Do you love decorating houses and gardens with Christmas lights? Or are you wondering how much your neighbor is actually spending on the massive Christmas decorations that adorn the entire neighborhood? Here’s an estimate.
Norwegian gardens in wintertime are increasingly similar to those we know from American films, at least when it comes to decor.
Many have houses and gardens completely overlaid with flashing light decorations in all colors. But that doesn’t mean you have to be shocked by the electricity bill.
– “Yes, there is no doubt more light is being used now than before, but far less money on the electricity,” says Jeanne Tjomsland, communications director at Fjordkraft.
Replace the bulb
The most expensive is probably the decorations themselves. For choosing LED bulbs, there is little money that goes into electricity for the Christmas lights, according to Fjordkraft’s calculations.

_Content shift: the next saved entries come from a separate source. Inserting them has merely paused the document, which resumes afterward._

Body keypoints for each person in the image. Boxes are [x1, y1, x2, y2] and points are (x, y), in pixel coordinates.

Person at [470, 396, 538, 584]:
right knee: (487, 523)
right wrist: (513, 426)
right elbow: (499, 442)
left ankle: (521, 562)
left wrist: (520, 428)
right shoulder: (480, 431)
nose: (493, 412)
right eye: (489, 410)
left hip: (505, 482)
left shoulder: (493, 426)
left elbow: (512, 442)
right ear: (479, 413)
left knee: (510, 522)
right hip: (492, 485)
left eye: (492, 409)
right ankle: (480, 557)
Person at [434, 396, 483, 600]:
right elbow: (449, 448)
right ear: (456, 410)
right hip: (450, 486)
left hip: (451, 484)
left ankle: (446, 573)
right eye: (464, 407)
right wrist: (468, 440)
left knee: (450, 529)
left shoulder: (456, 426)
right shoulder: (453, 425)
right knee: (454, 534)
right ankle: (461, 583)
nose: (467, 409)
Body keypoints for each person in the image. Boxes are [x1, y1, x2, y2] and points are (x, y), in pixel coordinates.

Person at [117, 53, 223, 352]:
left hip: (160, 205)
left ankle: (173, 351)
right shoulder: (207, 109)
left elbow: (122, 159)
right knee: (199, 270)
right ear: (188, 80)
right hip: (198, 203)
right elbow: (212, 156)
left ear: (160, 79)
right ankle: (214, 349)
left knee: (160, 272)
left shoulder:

Take, for example, a regular seven-armed candlestick, as many have in the window. These spend as little as between 1-18 kroner by being on continuously throughout December, if it has LED bulbs.
If you have eight such candlesticks on throughout December, you can save 90 kroner by switching to LED bulbs from ordinary bulbs.
“If you have large light rigs, you can actually save quite a few kroner on the electricity bill by choosing LED bulbs,” Tjomsland points out.
Choose decorations that last
Some choose a light rig that makes the flagpole look like a Christmas tree when it’s dark. It is expensive to buy, but electricity consumption for the whole of December is a modest 18 kroner with LED bulbs.
A 480-diode LED light loop consumes 5 kroner in power, as does a medium-sized plastic tree covered with LEDs. Also, these examples are for continuous use for a whole month.
– “Lighting lights up and spreads joy in a dark time, I think. And since it is usually the purchase of the lighting or decoration that costs a lot, it is therefore a good tip to find something that lasts and that can be reused year after year,” says Tjomsland from Fjordkraft.